Jane Goodall: Mi vida entre chimpancés
¡Hola. Soy Jane Goodall. Déjenme contarles mi historia. Nací en Londres, Inglaterra, un 3 de abril de 1934. Desde que era una niña muy pequeña, sentía un amor inmenso por los animales. En lugar de ositos de peluche, mi juguete favorito era un chimpancé de peluche que mi padre me regaló. Lo llamé Jubilee y lo llevaba a todas partes. Me pasaba horas observando a los pájaros en el jardín y leyendo libros sobre animales. Mis favoritos eran "La historia del Doctor Dolittle" y "Tarzán de los monos". Esos libros encendieron una chispa en mi corazón. Soñaba con ir a África, no para unas vacaciones, sino para vivir entre los animales, aprender sus secretos y escribir sobre ellos. Todos pensaban que era un sueño un poco loco para una niña en esa época, pero yo sabía, en lo más profundo de mi ser, que algún día lo lograría. Mi madre, Vanne, siempre me animaba y me decía que si realmente quería algo, tendría que trabajar duro y nunca rendirme.
Cuando crecí, mi sueño de ir a África seguía tan vivo como siempre. No tenía dinero para un viaje tan largo, así que trabajé muy duro como camarera y en otros empleos para ahorrar cada centavo que podía. Finalmente, a los 23 años, tuve suficiente dinero para comprar un billete de barco a Kenia. Fue el viaje más emocionante de mi vida. Una vez en Kenia, un amigo me sugirió que conociera al famoso científico Dr. Louis Leakey. Estaba muy nerviosa, pero él vio mi pasión y mi conocimiento sobre los animales. Vio algo especial en mí, aunque yo no tenía un título universitario. Me ofreció la oportunidad de mi vida: ir a Gombe, en Tanzania, para estudiar a los chimpancés salvajes. El 14 de julio de 1960, llegué a las orillas del lago Tanganica. Mi gran aventura estaba a punto de comenzar.
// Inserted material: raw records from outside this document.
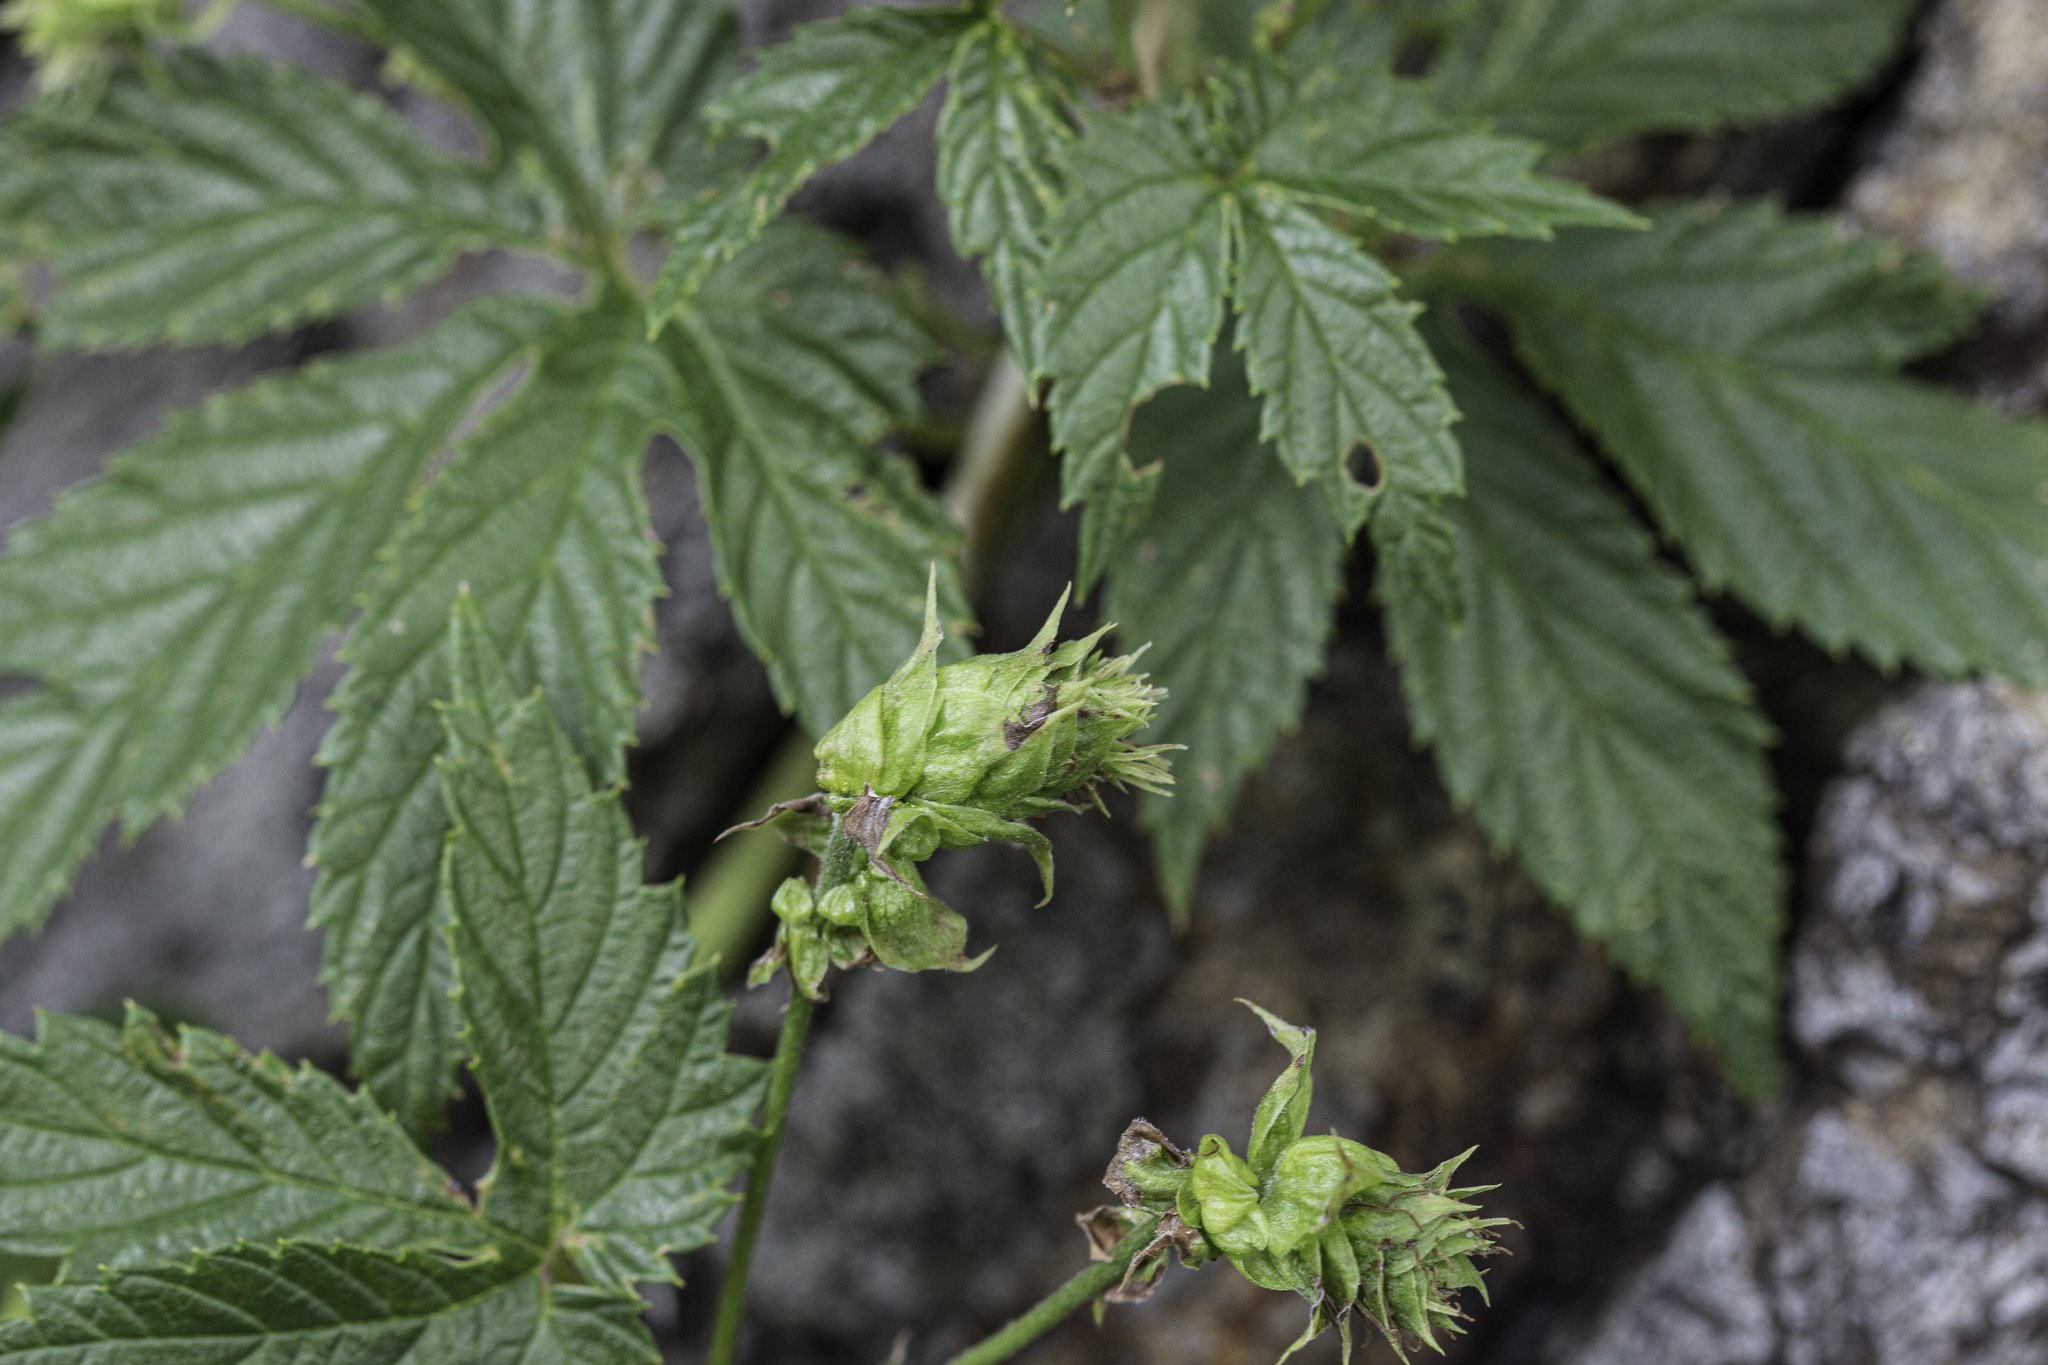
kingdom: Plantae
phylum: Tracheophyta
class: Magnoliopsida
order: Rosales
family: Cannabaceae
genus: Humulus
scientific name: Humulus lupulus
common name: Hop
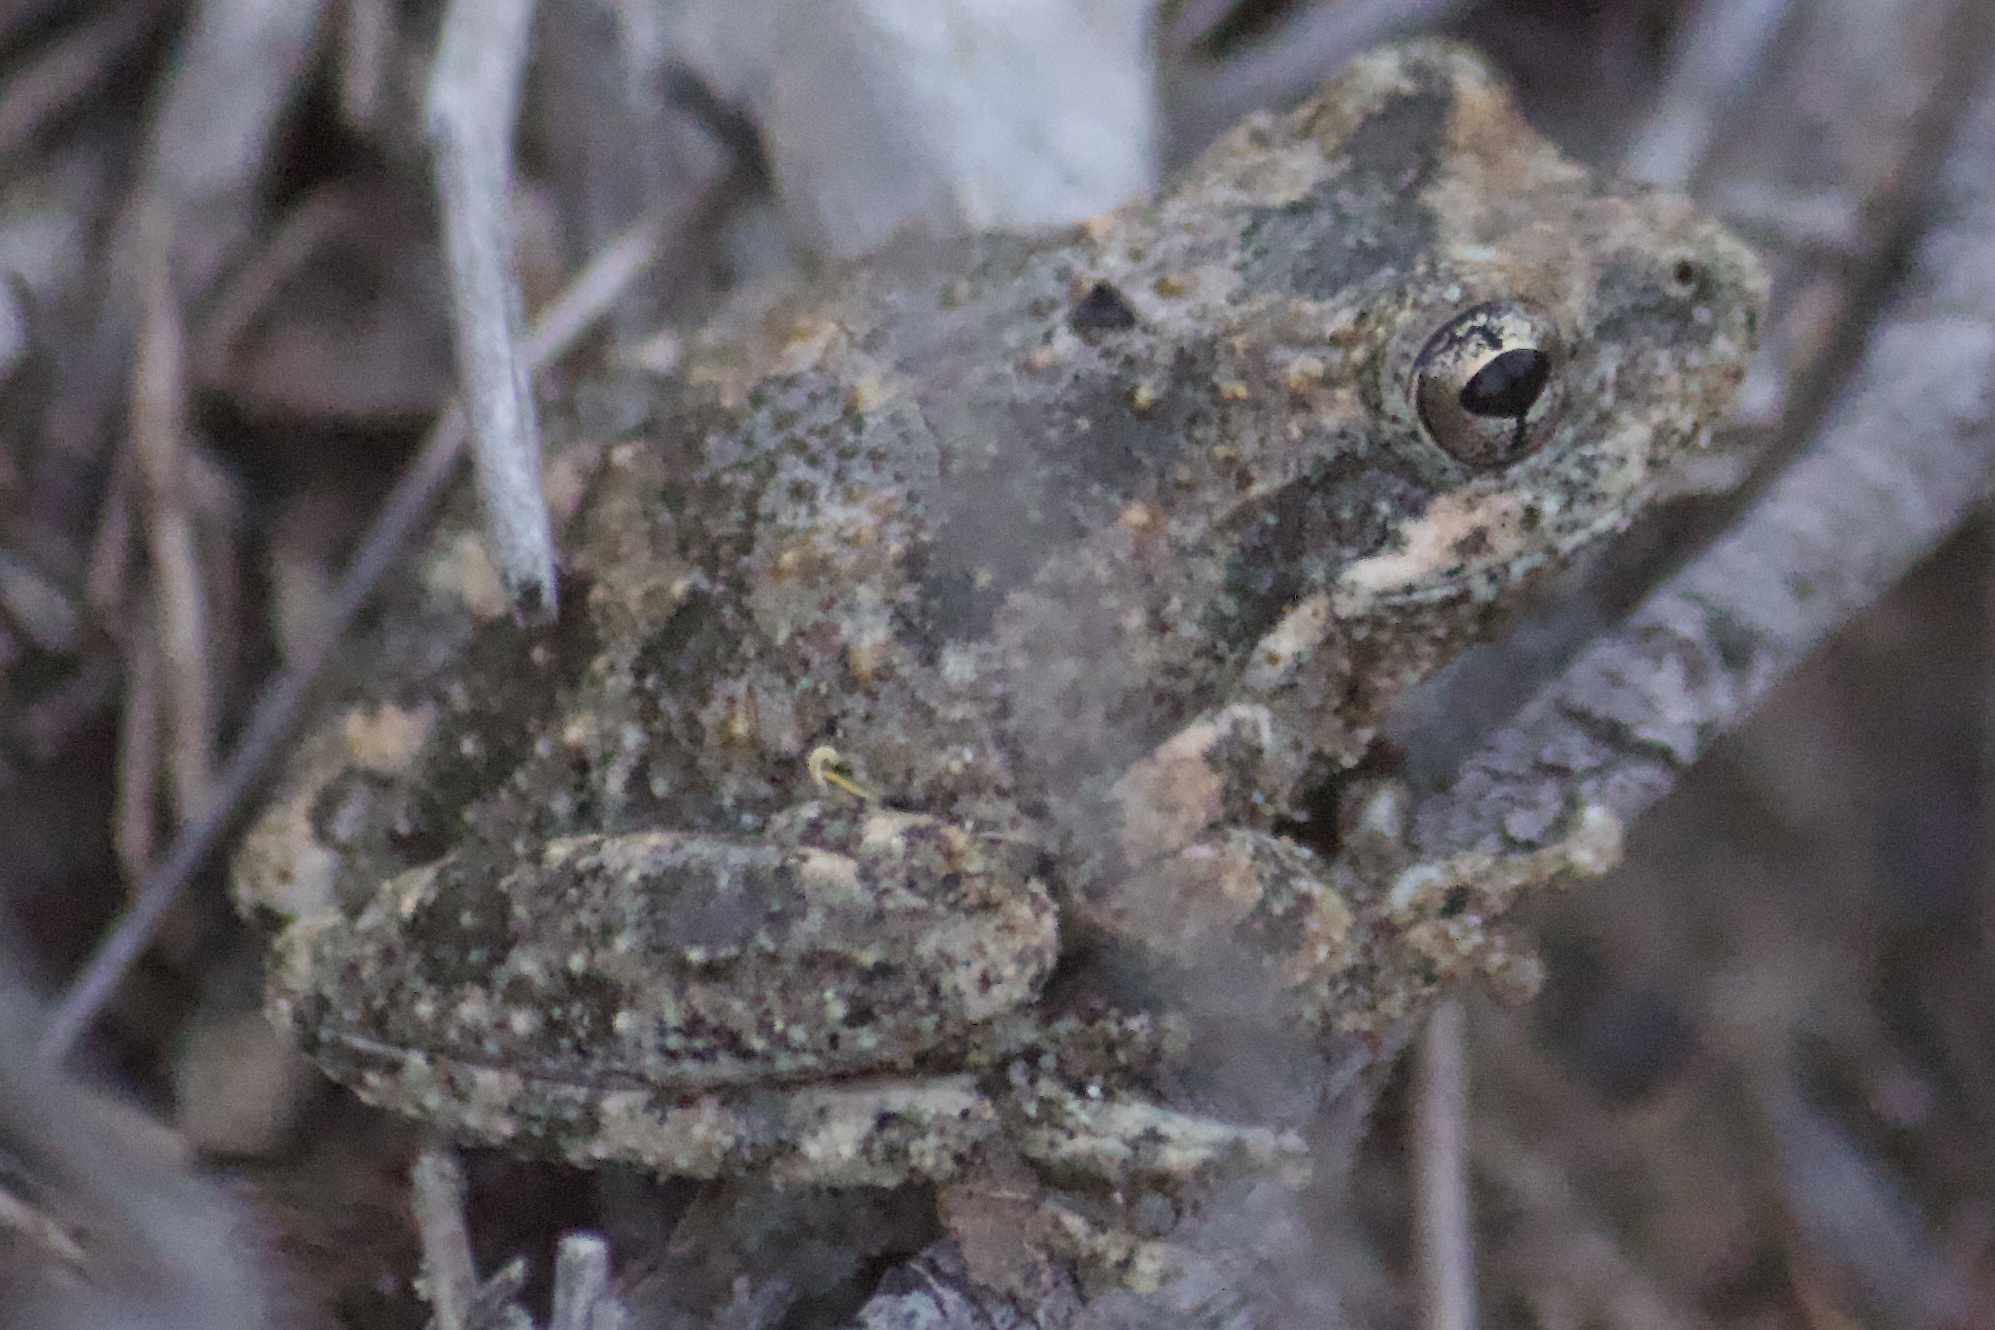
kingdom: Animalia
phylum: Chordata
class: Amphibia
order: Anura
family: Hylidae
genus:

Vivir en el bosque de Gombe fue un desafío al principio. Los chimpancés eran muy tímidos y huían en cuanto me veían. Sabía que necesitaba ser increíblemente paciente. Así que, día tras día, me sentaba en el mismo lugar, observándolos desde lejos para que se acostumbraran a mi presencia. Poco a poco, empezaron a aceptarme. Fue entonces cuando comencé a hacer descubrimientos asombrosos. Un día, vi a un chimpancé al que llamé David Greybeard. Lo observé cuidadosamente mientras tomaba una brizna de hierba, le quitaba las hojas y la introducía en un termitero para "pescar" termitas y comérselas. ¡Estaba usando una herramienta. En aquel entonces, los científicos creían que solo los humanos hacían y usaban herramientas. Mi descubrimiento lo cambió todo. También decidí darles nombres a los chimpancés, como Fifi, Flint y Goliath, en lugar de números. Quería que el mundo viera que, al igual que nosotros, tenían personalidades únicas, pensamientos y sentimientos. Eran individuos, no solo sujetos de estudio.
Después de muchos años estudiando a mis queridos chimpancés en Gombe, empecé a darme cuenta de algo muy preocupante. Vi cómo los bosques estaban siendo destruidos para la agricultura y cómo los chimpancés eran cazados. Sus hogares estaban desapareciendo y sus vidas corrían peligro. Mi corazón se rompió al ver esto. Supe que no podía quedarme sentada observando. Tenía que hacer algo. Mi papel cambió de ser solo una científica a ser una defensora. En 1977, fundé el Instituto Jane Goodall para ayudar a proteger a los chimpancés y sus hábitats. Más tarde, en 1991, creé un programa para jóvenes llamado Roots & Shoots, o Raíces y Brotes, para animar a los niños y jóvenes de todo el mundo a trabajar en proyectos para ayudar a las personas, los animales y el medio ambiente.
Hoy en día, aunque ya no paso mis días en el bosque, mi misión es más grande que nunca. Viajo por todo el mundo casi todos los días del año para compartir mi historia y un mensaje de esperanza. Hablo con la gente, especialmente con los jóvenes como ustedes, sobre la importancia de cuidar nuestro increíble planeta. Quiero que todos sepan que cada uno de nosotros importa. Cada uno tiene un papel que desempeñar. Cada día, con cada pequeña acción que realizamos, podemos marcar una diferencia positiva en el mundo. Recuerden, lo que hacen importa, y tienen que decidir qué tipo de diferencia quieren hacer.